Interview de Thierry Granturco dans Onzedor

29 août 2016

Pour le 6ème #LADF, Thierry Granturco, avocat du sport spécialiste du football, a accepté de répondre à nos questions. Son expérience et son expertise nous offrent une synthèse sur les questions de droits liées au football. Enrichissant.

NUMÉRO 1 : Pourquoi le football est-il de plus en plus confronté au droit, alors qu’il ne reste finalement qu’un jeu ?
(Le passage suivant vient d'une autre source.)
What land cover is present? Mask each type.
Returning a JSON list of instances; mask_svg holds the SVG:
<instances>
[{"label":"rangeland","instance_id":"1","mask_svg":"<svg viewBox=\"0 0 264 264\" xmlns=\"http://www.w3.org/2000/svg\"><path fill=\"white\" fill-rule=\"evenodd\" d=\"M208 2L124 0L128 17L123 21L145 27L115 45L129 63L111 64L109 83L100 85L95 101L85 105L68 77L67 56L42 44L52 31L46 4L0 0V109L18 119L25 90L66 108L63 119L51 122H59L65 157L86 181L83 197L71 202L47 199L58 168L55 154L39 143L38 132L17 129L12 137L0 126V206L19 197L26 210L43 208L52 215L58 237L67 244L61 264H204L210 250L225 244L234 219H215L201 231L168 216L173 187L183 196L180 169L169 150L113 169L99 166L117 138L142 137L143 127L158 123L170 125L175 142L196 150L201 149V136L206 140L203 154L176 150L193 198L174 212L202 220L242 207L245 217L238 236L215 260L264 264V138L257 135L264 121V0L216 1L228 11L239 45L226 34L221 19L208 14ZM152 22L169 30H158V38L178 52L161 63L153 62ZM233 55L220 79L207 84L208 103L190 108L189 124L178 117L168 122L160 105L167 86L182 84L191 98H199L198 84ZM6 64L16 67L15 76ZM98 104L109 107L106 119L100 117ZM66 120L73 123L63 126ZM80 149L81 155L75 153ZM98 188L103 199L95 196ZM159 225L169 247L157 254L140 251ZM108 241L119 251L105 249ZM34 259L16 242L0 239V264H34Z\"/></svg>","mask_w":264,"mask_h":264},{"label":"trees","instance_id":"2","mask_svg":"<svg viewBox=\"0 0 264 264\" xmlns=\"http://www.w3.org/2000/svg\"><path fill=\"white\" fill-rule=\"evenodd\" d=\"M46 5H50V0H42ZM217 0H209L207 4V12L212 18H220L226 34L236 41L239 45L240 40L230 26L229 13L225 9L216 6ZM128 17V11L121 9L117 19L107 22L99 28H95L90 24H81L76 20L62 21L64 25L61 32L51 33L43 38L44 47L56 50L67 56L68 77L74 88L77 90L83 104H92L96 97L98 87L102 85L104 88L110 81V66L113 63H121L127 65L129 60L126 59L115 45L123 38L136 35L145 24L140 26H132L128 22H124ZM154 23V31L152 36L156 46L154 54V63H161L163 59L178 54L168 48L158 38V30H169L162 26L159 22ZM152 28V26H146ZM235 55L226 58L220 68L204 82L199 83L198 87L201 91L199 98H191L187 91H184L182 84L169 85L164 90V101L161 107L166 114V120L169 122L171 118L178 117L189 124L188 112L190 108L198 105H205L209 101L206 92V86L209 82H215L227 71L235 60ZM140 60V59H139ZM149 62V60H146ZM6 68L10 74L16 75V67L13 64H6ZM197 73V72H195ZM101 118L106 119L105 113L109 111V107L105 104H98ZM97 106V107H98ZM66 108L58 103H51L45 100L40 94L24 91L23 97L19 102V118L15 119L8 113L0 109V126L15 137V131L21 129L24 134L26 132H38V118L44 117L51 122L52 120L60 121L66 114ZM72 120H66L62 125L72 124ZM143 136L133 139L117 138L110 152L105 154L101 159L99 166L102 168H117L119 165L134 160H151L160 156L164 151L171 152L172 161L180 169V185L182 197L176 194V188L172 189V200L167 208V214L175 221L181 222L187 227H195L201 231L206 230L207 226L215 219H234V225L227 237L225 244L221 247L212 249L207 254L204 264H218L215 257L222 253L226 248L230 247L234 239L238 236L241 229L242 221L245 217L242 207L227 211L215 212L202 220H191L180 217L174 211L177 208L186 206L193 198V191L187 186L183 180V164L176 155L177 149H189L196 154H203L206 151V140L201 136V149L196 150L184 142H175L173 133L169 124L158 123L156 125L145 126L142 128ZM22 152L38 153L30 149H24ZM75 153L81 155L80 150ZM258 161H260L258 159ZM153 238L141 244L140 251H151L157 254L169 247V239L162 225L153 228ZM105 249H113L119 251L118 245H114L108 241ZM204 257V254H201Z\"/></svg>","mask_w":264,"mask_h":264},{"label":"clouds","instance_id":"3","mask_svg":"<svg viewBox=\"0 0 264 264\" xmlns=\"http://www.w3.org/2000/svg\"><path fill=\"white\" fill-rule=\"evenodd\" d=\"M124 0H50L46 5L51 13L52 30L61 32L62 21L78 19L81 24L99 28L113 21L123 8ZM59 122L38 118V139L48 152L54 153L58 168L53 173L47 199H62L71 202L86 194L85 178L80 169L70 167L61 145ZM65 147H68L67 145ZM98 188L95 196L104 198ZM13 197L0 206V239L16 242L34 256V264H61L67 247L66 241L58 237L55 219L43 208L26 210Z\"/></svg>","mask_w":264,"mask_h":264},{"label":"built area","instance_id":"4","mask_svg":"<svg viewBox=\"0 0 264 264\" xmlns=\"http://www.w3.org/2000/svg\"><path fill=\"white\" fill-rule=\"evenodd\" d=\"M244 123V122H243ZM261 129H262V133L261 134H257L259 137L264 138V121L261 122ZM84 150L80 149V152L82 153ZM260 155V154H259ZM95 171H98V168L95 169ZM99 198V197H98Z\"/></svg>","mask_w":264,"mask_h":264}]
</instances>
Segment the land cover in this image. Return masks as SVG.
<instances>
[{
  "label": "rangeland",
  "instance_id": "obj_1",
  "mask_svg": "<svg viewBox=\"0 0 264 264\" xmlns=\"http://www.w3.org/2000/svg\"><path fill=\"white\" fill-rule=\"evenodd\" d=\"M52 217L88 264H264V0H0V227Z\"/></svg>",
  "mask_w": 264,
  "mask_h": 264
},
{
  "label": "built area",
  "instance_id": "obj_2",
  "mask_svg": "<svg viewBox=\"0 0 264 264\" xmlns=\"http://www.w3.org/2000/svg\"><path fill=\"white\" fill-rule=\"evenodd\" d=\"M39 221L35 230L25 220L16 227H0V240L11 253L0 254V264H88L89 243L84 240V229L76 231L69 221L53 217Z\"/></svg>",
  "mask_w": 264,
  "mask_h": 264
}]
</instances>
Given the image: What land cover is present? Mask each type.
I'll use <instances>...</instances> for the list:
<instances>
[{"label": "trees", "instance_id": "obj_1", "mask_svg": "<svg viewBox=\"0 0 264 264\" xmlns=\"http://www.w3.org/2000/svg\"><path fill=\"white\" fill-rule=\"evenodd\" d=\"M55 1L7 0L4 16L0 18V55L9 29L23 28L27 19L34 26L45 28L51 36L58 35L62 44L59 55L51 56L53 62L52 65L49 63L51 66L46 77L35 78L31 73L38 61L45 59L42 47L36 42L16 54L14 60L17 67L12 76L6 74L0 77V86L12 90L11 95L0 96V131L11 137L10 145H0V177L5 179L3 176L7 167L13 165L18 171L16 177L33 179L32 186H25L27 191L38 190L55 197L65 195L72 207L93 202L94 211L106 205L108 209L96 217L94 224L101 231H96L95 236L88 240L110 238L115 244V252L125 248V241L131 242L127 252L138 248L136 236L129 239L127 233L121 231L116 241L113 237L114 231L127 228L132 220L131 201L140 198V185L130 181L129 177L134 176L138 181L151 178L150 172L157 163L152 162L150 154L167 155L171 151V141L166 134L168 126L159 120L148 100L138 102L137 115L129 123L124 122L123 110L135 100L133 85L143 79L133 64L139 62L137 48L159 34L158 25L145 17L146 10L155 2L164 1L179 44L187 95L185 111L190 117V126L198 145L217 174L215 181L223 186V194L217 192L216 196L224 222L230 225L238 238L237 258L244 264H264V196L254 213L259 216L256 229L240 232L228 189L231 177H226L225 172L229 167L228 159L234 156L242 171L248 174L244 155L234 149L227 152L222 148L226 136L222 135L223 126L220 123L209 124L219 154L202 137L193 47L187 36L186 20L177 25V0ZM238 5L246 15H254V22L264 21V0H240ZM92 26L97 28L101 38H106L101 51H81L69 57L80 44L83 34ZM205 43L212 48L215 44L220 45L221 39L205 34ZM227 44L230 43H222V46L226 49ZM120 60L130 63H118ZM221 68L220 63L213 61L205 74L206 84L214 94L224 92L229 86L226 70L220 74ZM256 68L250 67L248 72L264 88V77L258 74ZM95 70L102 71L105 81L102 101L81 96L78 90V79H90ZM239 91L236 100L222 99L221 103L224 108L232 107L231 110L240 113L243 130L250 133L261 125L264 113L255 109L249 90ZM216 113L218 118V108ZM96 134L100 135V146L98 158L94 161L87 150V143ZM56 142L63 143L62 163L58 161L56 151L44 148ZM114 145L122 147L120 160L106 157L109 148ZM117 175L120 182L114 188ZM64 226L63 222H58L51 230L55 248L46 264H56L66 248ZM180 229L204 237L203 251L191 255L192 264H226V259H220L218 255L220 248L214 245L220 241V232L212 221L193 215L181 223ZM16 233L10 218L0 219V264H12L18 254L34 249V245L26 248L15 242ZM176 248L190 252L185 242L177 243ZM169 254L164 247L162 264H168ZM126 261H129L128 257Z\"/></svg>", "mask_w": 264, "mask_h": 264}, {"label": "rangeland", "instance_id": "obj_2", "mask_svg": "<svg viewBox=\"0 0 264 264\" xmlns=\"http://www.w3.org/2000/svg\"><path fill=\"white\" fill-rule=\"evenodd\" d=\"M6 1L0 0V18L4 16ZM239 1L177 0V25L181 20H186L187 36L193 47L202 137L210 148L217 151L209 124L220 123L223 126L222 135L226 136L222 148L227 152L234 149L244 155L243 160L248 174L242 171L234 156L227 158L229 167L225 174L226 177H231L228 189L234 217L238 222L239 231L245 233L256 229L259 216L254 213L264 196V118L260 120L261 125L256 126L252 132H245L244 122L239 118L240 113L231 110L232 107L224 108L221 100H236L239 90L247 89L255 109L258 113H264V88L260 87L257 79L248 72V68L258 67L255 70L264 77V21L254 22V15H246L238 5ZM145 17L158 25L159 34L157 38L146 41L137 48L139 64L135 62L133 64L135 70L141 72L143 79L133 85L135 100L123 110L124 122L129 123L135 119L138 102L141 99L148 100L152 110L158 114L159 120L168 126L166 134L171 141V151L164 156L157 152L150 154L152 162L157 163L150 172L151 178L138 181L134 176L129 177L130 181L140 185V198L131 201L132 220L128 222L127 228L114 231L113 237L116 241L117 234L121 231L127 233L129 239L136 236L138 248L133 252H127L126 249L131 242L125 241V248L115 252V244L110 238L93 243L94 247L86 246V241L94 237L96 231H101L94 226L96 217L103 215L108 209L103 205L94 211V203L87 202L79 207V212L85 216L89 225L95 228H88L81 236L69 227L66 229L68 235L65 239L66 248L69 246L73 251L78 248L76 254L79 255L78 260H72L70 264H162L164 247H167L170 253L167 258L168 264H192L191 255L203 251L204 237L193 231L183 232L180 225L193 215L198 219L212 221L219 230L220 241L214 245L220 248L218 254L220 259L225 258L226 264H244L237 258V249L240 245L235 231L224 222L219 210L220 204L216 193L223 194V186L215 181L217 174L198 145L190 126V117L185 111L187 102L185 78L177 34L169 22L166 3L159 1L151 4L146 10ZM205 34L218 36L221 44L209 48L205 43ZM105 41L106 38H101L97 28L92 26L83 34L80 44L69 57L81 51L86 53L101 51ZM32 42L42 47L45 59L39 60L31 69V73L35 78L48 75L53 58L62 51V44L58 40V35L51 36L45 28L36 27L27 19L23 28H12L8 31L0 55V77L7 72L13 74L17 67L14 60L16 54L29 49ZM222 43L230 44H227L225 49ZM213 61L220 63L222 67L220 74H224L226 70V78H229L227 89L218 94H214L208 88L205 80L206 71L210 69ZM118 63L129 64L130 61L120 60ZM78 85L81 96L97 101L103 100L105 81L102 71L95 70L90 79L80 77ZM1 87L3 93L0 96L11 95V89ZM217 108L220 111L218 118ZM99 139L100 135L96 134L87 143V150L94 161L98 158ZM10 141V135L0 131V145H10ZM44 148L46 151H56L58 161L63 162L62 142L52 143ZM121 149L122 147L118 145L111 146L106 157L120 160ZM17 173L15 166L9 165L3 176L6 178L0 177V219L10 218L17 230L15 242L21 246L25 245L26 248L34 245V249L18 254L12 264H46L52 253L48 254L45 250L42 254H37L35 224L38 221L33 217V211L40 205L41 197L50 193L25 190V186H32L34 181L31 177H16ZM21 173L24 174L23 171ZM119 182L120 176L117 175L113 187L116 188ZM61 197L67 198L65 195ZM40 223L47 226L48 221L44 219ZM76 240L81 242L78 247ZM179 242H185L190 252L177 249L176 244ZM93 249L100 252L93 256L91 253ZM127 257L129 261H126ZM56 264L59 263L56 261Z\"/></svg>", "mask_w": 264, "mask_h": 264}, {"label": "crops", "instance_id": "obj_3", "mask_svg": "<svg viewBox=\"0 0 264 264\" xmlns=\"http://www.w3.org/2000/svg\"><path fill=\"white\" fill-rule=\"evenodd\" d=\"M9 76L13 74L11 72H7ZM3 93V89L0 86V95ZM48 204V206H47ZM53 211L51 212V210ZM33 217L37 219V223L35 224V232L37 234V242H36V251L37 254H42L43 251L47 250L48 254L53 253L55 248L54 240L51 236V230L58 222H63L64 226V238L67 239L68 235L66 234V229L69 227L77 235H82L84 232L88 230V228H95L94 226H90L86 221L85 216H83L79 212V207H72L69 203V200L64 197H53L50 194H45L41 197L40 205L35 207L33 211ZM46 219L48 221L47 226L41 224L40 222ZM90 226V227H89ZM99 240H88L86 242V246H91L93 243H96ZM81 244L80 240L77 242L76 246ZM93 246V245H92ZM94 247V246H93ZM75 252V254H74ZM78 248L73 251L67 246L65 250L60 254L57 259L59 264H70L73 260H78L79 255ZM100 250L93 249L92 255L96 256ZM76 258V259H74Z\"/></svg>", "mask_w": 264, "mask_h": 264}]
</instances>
Le football est progressivement devenu une activité économique. Cette évolution s’est accélérée dès 1995 et l’arrêt Bosman. Le football fait donc face à des questions de droit social (les contrats de travail des joueurs…), de droit commercial (contrats sponsoring, marketing…), de droit des sociétés (puisque les clubs sont gérés via des structures sociétaires), etc… qui relèvent en grande partie du droit commun. Il n’y a ainsi aucune raison, par exemple, qu’un contrat commercial entre un club et ses sponsors soit traité différemment que n’importe quel autre contrat commercial.
Or, le monde du football a eu énormément de mal à faire face à ces changements. Et à certains égards, il continue toujours à avoir du mal à le faire en demandant par exemple à bénéficier d’une soi-disant « exception sportive » plutôt que de s’adapter. Et ce retard dans son adaptation génère du coup des contentieux. Que le monde du foot, du coup, perd d’ailleurs assez régulièrement (arrêt Bosman sur les transferts de joueurs, arrêt Olivier Bernhard sur la formation des jeunes joueurs, scandale à la FIFA, etc…).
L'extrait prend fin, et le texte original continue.